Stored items
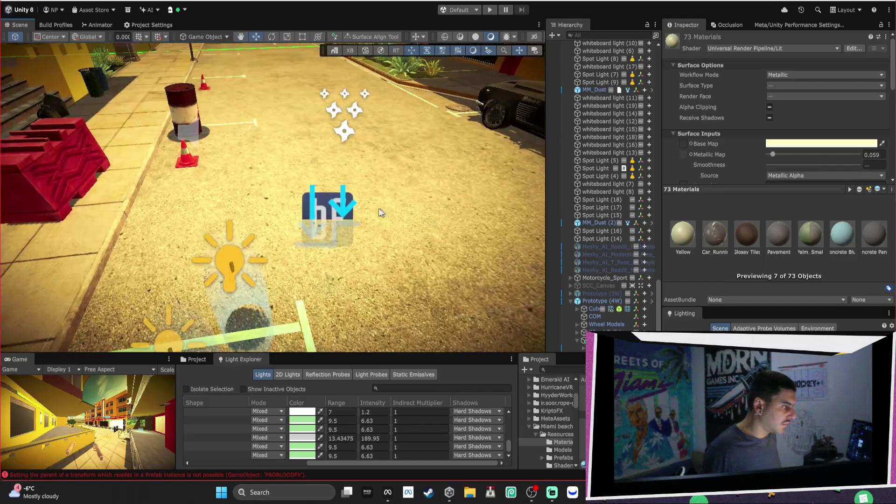
{"action": "left_click", "coordinate": [310, 209]}
Slide the beachbabe4_rigged character along X to -16.76 and frame it in the scene
{"action": "mouse_move", "coordinate": [315, 203]}
{"action": "left_mouse_down"}
{"action": "mouse_move", "coordinate": [365, 213]}
{"action": "mouse_move", "coordinate": [355, 217]}
{"action": "mouse_move", "coordinate": [371, 169]}
{"action": "left_mouse_up"}
{"action": "left_click", "coordinate": [349, 166]}
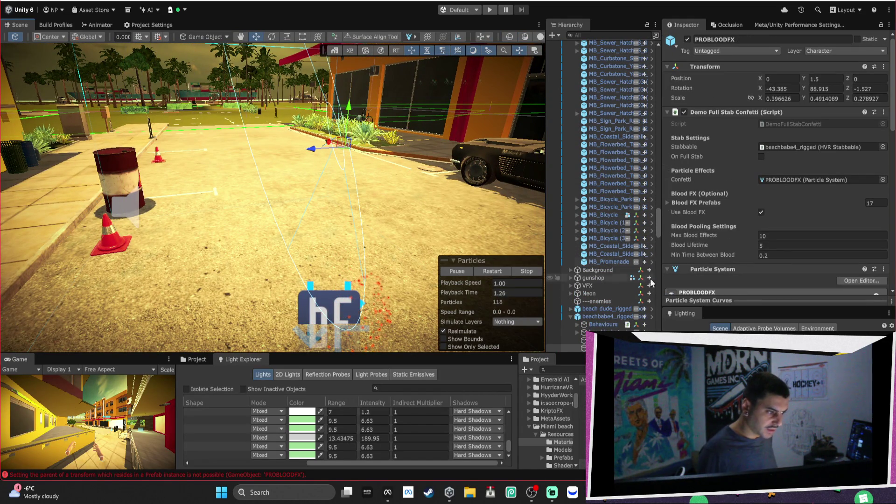
{"action": "double_click", "coordinate": [793, 147]}
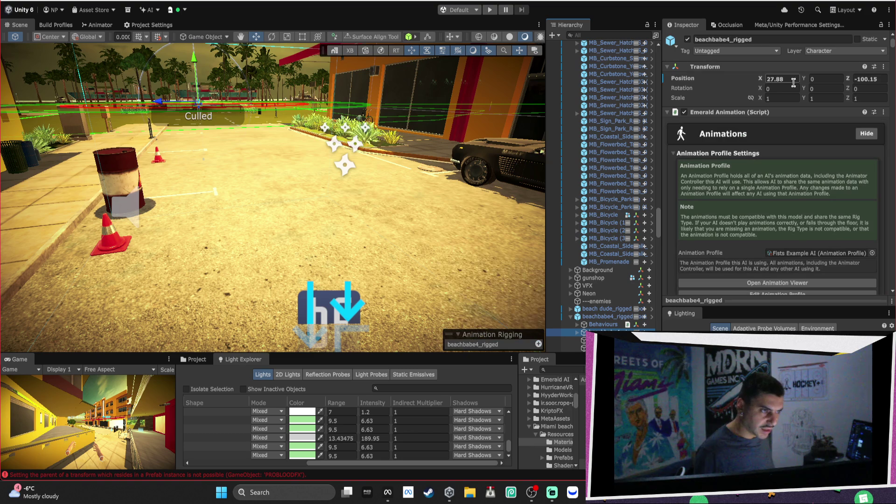
{"action": "type", "text": "0"}
{"action": "key", "text": "Tab"}
{"action": "key", "text": "Tab"}
{"action": "type", "text": "0"}
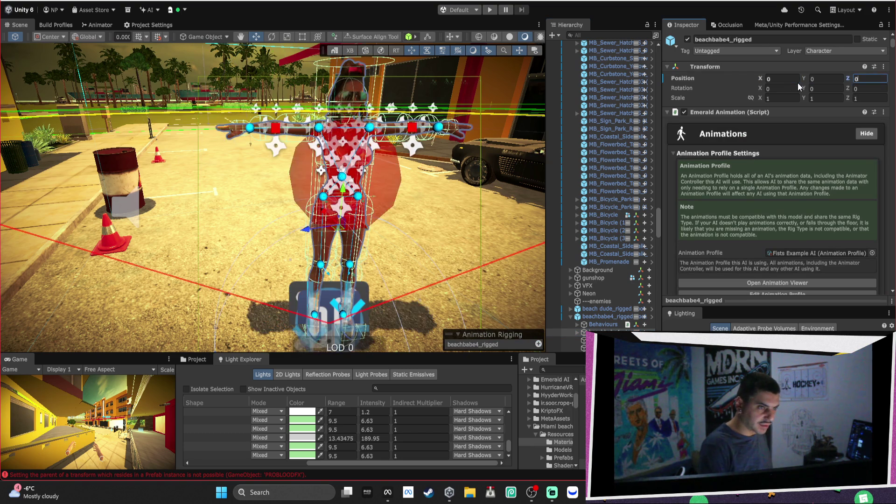
{"action": "double_click", "coordinate": [606, 317]}
{"action": "scroll", "coordinate": [436, 222], "scroll_direction": "down", "scroll_amount": 10}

Goal of the exercise
The result should be the same data as above, line for line, with the pictures gone.

Response
{"action": "left_click", "coordinate": [310, 209]}
Slide the beachbabe4_rigged character along X to -16.76 and frame it in the scene
{"action": "mouse_move", "coordinate": [315, 203]}
{"action": "left_mouse_down"}
{"action": "mouse_move", "coordinate": [365, 213]}
{"action": "mouse_move", "coordinate": [355, 217]}
{"action": "mouse_move", "coordinate": [371, 169]}
{"action": "left_mouse_up"}
{"action": "left_click", "coordinate": [349, 166]}
{"action": "double_click", "coordinate": [793, 147]}
{"action": "type", "text": "0"}
{"action": "key", "text": "Tab"}
{"action": "key", "text": "Tab"}
{"action": "type", "text": "0"}
{"action": "double_click", "coordinate": [606, 317]}
{"action": "scroll", "coordinate": [436, 222], "scroll_direction": "down", "scroll_amount": 10}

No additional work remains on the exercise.